## Exercise objective:
Copy each entry below exactly. No images.

***

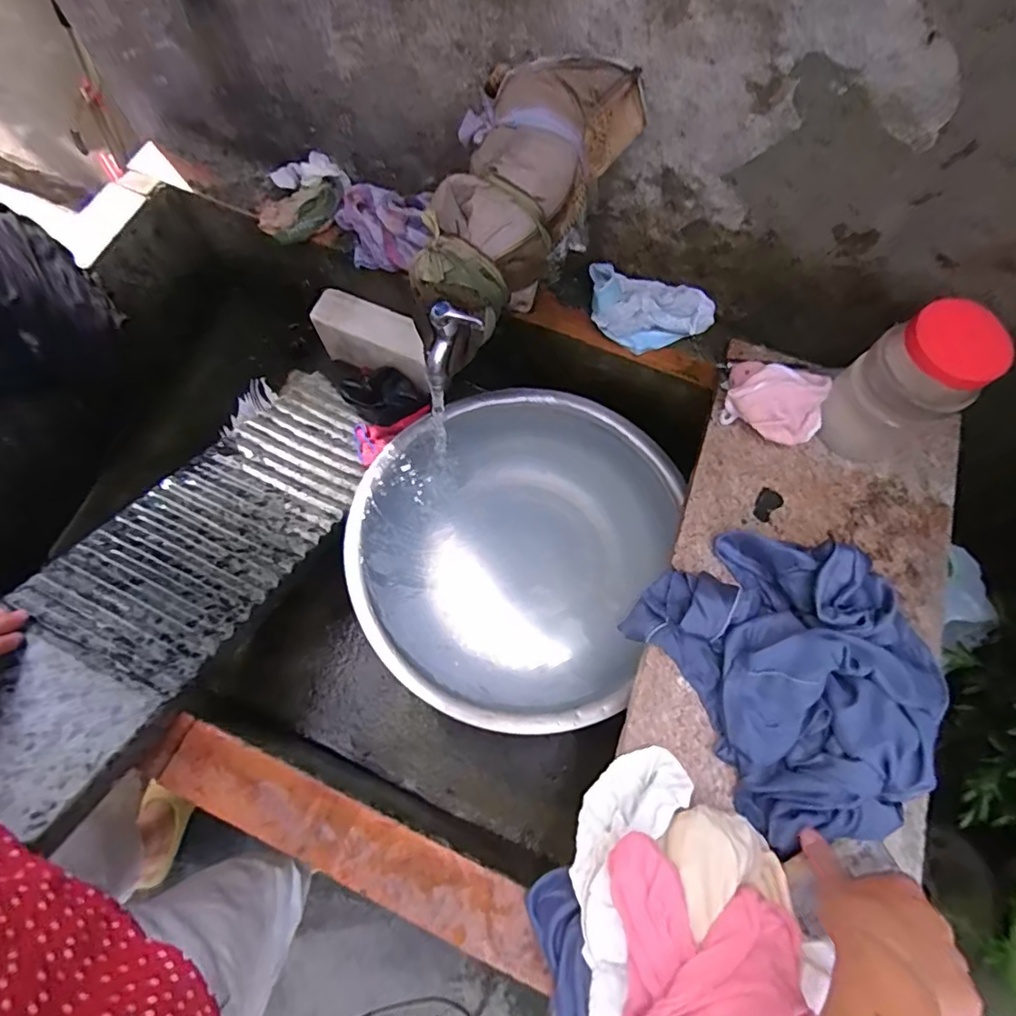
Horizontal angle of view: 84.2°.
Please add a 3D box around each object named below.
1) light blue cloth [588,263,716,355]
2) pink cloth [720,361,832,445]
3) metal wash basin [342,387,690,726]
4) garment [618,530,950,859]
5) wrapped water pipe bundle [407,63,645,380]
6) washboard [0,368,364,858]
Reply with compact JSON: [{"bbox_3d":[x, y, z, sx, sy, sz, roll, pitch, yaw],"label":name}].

***

## Solution to this task:
Horizontal angle of view: 84.2°.
Please add a 3D box around each object named below.
1) light blue cloth [588,263,716,355]
2) pink cloth [720,361,832,445]
3) metal wash basin [342,387,690,726]
4) garment [618,530,950,859]
5) wrapped water pipe bundle [407,63,645,380]
6) washboard [0,368,364,858]
Reply with compact JSON: [{"bbox_3d":[x, y, z, sx, sy, sz, roll, pitch, yaw],"label":name}].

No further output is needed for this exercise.